I’ll never forget the day of “before” and “after.” January 23, 2020. What was to be a week-long holiday (our school was in session all year round) turned into a four-month vacation. I had decided to stay in China. My best friend was headed back home to get some medical issues taken care of. She was planning to come back and had paid rent on her apartment through August. She suggested I stay there to save money and keep an eye on her things until she returned. Those weeks before we left we hung out at her apartment. Having had a bad case of pneumonia just a couple months after she arrived in China, my friend wasn’t taking chances and stayed at home as much as possible. We ordered in food, watched movies, and I moved my meager belongings to her place. I saw her off at the airport and tidied up my apartment for one last time then went to my new home.
Terrifying, and Extraordinary
I spent the next few months waiting. My school was still paying us each month, but the amount got smaller and smaller. I had some money saved, and I was somewhat confident I could hold on until I got to working again. I wouldn’t have to pay rent until August. Surely, we’d be working before then. But those four months were a revelation for me. I wrote some articles about what it was like to be here. I visited Zhongshan Road, my photographic muse, and shot photos of empty streets. I walked on the beach.
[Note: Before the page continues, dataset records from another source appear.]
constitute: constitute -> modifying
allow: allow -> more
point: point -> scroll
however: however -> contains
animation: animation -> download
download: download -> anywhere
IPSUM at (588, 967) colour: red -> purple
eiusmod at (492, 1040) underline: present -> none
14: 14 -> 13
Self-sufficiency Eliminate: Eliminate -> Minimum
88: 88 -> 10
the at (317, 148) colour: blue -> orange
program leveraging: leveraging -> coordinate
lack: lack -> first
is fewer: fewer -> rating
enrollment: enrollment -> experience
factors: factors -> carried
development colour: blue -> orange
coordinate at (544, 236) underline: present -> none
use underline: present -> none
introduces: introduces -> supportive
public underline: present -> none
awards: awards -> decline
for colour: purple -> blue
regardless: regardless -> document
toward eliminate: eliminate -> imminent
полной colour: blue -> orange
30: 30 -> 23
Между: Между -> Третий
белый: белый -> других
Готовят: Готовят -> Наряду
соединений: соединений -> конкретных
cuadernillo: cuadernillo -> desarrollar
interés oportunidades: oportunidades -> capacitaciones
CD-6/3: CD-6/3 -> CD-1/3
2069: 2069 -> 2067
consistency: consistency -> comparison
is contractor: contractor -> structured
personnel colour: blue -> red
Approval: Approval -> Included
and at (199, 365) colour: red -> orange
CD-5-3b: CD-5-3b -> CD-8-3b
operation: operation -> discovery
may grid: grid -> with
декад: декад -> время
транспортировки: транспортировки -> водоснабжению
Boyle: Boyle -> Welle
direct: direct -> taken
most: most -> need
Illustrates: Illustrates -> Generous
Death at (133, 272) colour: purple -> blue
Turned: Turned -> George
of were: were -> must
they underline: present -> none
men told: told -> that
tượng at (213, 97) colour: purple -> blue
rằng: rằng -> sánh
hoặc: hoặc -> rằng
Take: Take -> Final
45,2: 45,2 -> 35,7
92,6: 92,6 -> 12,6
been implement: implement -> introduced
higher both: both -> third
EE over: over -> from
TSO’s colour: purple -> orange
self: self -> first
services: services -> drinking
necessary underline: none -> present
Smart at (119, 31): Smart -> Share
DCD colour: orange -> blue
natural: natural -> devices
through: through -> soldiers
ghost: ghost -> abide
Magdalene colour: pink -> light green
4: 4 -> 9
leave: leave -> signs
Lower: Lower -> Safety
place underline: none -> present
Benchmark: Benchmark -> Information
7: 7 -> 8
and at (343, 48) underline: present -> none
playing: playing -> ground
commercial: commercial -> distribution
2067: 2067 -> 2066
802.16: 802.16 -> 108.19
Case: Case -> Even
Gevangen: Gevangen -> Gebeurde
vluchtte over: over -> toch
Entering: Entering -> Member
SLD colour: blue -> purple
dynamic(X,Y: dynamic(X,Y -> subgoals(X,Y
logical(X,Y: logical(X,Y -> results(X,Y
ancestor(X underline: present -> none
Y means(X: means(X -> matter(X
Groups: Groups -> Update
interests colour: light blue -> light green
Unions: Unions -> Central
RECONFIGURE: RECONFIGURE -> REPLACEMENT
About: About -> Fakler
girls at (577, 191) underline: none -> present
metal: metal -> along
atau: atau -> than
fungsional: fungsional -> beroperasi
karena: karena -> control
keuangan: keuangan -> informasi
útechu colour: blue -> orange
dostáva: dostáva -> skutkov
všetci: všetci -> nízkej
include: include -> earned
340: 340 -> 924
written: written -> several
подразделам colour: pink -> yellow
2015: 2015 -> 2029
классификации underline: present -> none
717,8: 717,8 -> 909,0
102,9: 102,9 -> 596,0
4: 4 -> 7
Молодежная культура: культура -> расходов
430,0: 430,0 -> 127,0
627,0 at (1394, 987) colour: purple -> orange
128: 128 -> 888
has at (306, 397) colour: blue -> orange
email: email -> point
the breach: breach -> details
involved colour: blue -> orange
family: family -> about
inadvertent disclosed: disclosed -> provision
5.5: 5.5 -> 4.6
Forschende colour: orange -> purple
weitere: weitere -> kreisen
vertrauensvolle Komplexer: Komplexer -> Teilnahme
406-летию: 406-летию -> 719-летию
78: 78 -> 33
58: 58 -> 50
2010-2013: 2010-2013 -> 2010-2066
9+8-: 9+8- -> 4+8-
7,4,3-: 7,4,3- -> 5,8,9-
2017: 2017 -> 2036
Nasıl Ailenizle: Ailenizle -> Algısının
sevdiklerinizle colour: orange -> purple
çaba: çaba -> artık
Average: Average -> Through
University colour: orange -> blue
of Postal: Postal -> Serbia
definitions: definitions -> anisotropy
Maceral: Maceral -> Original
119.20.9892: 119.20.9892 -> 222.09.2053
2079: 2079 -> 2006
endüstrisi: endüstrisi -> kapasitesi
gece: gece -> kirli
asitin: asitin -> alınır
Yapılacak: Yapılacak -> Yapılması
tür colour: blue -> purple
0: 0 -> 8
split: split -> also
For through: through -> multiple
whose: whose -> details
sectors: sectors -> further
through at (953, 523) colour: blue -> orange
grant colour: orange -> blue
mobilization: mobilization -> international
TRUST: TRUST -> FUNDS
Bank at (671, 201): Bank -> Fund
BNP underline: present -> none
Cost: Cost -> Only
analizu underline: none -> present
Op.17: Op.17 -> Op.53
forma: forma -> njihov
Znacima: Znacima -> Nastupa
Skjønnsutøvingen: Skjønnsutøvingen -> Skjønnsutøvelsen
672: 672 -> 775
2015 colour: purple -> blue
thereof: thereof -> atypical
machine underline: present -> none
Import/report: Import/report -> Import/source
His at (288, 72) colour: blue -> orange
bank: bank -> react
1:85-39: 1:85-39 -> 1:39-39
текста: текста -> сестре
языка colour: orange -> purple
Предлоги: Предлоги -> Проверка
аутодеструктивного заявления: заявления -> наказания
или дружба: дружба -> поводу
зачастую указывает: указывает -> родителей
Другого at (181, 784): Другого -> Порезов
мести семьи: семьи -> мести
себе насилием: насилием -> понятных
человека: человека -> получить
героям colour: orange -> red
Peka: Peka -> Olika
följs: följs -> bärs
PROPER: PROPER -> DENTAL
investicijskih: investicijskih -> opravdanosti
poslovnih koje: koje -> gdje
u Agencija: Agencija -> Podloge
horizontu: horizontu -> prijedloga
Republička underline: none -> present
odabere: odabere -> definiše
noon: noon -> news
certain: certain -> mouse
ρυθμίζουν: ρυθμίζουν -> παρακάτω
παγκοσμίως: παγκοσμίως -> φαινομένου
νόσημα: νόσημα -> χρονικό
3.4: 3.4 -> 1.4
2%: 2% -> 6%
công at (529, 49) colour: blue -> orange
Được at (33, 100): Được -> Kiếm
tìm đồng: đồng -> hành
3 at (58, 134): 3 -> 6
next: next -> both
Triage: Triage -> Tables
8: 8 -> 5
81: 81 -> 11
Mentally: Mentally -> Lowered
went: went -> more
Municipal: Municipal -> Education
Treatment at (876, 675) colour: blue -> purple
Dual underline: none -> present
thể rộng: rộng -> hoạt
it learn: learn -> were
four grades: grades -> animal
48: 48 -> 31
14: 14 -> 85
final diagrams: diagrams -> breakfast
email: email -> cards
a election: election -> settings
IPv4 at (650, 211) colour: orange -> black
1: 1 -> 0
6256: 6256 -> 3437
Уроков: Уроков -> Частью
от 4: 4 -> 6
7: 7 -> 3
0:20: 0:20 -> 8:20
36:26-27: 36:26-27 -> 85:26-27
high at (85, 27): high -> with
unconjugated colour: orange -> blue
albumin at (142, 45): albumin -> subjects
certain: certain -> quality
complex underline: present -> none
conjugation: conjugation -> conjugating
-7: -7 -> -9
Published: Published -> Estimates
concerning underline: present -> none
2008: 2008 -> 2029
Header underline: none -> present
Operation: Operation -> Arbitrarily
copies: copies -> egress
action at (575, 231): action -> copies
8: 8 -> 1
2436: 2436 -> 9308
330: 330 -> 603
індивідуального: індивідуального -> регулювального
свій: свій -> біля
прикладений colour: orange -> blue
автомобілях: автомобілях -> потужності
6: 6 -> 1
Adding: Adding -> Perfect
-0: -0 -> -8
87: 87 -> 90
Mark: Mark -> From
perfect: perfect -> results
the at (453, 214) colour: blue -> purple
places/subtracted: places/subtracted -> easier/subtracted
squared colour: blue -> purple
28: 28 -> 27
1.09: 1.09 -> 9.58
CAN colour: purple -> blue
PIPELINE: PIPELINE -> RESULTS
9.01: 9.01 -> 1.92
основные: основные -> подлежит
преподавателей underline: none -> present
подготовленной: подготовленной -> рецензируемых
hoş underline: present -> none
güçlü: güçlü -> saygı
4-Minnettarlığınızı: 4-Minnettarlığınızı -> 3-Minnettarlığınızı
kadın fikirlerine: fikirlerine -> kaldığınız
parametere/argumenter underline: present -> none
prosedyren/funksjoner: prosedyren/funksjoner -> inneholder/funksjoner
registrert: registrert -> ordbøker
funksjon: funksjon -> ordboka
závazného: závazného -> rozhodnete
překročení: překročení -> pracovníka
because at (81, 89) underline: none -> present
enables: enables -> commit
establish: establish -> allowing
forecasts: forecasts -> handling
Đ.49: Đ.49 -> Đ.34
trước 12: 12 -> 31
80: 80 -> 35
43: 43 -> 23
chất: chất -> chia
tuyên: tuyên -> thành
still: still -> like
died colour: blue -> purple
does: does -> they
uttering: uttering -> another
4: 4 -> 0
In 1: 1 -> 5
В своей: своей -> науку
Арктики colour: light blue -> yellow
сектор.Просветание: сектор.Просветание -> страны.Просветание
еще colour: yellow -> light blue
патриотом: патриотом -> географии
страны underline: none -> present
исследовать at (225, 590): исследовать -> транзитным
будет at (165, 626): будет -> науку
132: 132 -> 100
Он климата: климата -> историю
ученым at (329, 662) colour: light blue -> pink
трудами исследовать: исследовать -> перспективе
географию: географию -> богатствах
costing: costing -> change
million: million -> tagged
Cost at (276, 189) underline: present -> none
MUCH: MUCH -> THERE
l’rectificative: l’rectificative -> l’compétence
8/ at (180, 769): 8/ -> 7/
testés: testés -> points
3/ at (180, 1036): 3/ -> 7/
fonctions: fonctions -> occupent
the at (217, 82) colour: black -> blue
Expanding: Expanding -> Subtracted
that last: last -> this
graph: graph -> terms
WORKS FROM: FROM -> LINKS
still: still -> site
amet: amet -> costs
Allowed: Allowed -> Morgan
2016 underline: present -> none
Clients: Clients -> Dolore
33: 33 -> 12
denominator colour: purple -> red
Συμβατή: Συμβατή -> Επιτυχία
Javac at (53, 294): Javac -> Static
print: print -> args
I slept late and watched videos and DVDs. I experimented with my video editing and music programs. I was incredibly frugal; the grocery store being my biggest weekly expenditure. I ate a lot of pasta; it was comforting. I lamented the overcast skies that kept me feeling comatose; it was just as well that I didn’t have to work. And I had time to ask myself what I really wanted out of life. I asked myself some hard questions. And I gained more focus into myself than I’d ever had at any time in my life. It was terrifying, and extraordinary.